Author: Ann Schiebert
Values are the basic beliefs that guide or motivate your attitudes or actions. They help you to determine what is important to you. And they describe the personal qualities you choose to exemplify: the sort of person you want to be and the way in which you treat yourself and others. In essence, they provide the general guidelines for how you conduct yourself in the world and, importantly, in your romantic relationships.
What are your values? Do you know? If you don’t know what your values are, three things often occur:
1. Your romantic partners, family, and friends don’t know what is important to you!
2. You don’t have stable relationship foundations.
3. You allow others to violate your values, and you will suffer.
We’ll examine these three possible outcomes of not knowing your values in this blog post and the next two blog posts.
Research shows that like values are the very best foundation for a romantic relationship. It is uber important to discuss your values, so each party knows the standards of the other. You also need to have like definitions of your values. Here is an example of why that is true: If one of your values is “fun” and you define it as being fun-loving, and to seek, create and engage in fun-filled activities, and your partner shares that value too, but explains “fun” as playing video games all day, your definitions of “fun” don’t match. Having like values that are not understood the same way can create great discord in a romantic relationship. While a romantic couple might tell each other that “fun” is a very important value, we can see that without describing what “fun” means, there can be an unintentional mismatch.

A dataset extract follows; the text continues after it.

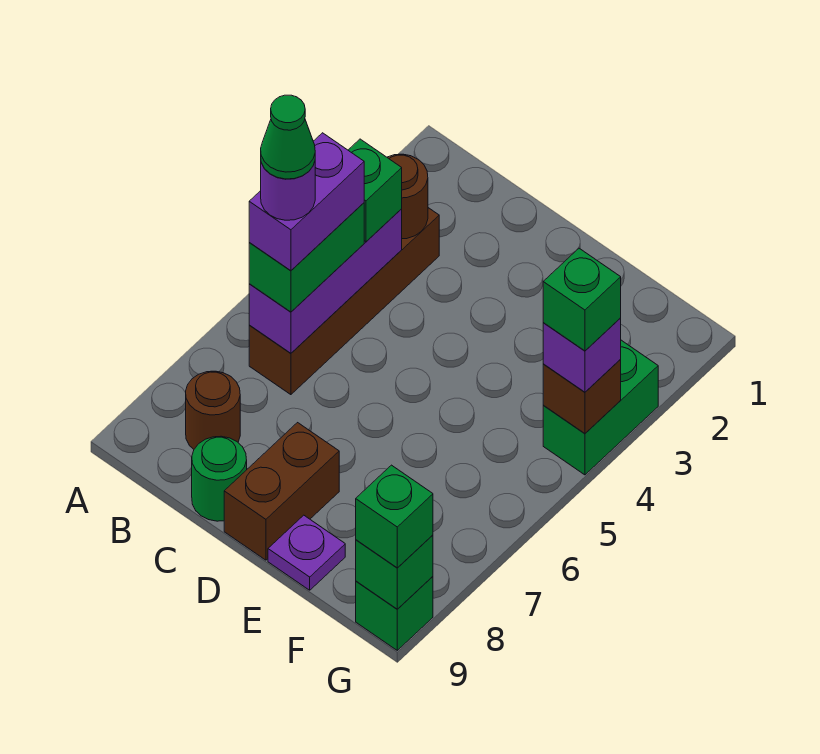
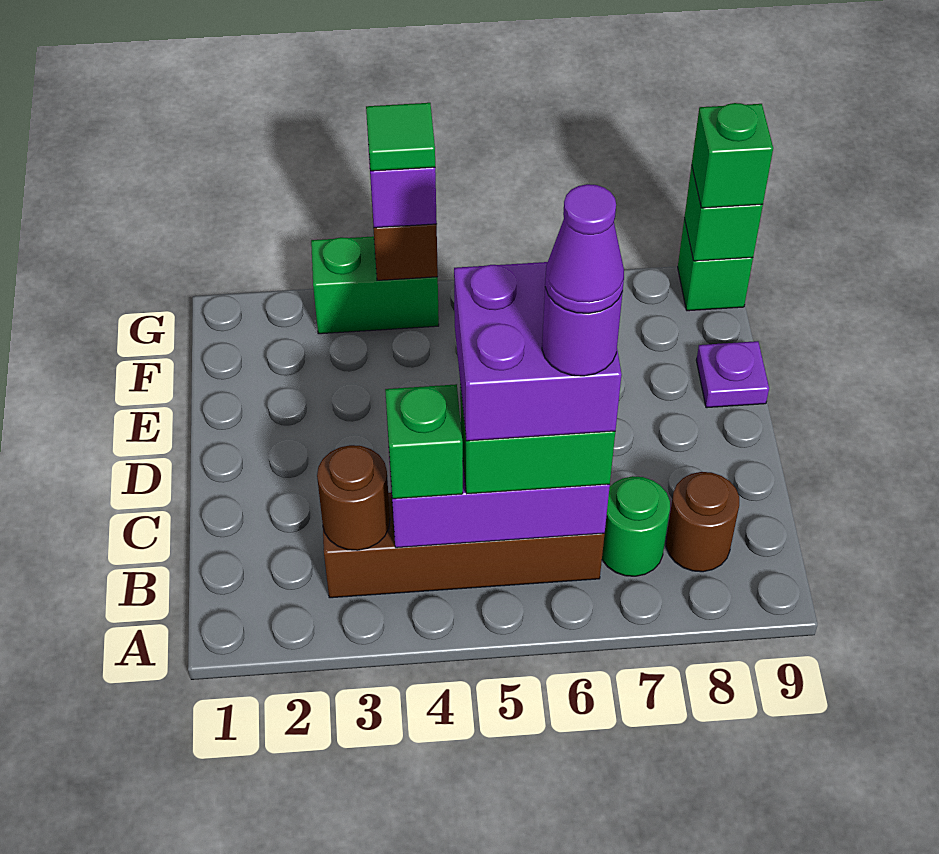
purple brick B5:B6 level 4 -> purple brick B5:C6 level 4
green cone B6 level 6 -> purple cone B6 level 6
green round brick C9 level 1 -> green round brick B7 level 1
brown brick D8:D9 level 1 -> none
green brick G4 level 4 -> green tile G4 level 4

Write down what your MOST important values are. That way you will walk through life with a better understanding of your standards, ethics, principals, and morals. Google “Value Sort” and you will find an array of choices that will help you determine your values. You can also find a “Value Sort” in my book, Let’s Make a Contract: Getting Through Unhappy Romantic Relationship.
If you come from a supportive family, a conversation about values makes very interesting dinner table conversation. If you have friends who care about your thoughts and feelings, discussing your values with each other can strengthen your friendship. Romantic partners, family, and friends will know what is important to you and vice versa. By having the “value discussion,” you create a solid foundation for romantic and platonic relationships. The value discussion opens the door to greater intimacy, which leads to more happiness in your relationships. Who doesn’t want that?